Data supplied Start Marker

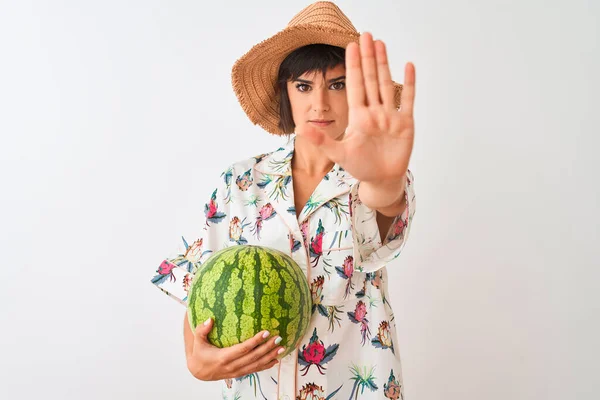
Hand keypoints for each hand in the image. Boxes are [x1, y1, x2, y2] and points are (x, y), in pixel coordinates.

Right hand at [185, 317, 284, 380]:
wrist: (199, 372)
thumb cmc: (200, 354)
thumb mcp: (198, 342)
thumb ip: (202, 330)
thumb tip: (209, 319)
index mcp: (224, 357)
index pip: (243, 349)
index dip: (255, 341)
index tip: (266, 332)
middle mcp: (232, 366)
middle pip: (253, 357)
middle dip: (267, 348)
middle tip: (278, 338)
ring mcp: (237, 371)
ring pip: (256, 365)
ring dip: (270, 357)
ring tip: (281, 348)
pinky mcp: (240, 373)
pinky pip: (255, 370)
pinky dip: (266, 365)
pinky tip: (275, 360)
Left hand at [304, 32, 415, 186]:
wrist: (381, 180)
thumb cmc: (360, 167)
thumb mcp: (338, 153)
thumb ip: (321, 140)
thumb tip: (299, 128)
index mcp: (358, 116)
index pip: (355, 85)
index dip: (354, 66)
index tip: (351, 46)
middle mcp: (374, 112)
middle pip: (371, 79)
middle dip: (368, 58)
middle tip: (366, 35)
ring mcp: (390, 116)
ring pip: (387, 84)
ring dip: (384, 64)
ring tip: (381, 44)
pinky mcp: (405, 123)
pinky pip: (408, 100)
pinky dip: (408, 84)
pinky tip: (408, 66)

Data supplied End Marker

**Problem to work on:**
When a line contains the string "pinky", copy it from the records.

**Answer section:**
pinky mcp: (240, 373)
pinky pip: (255, 370)
pinky dip: (266, 365)
pinky tip: (275, 360)
pinky mcp: (405, 123)
pinky pip: (408, 100)
pinky dip: (408, 84)
pinky tip: (408, 66)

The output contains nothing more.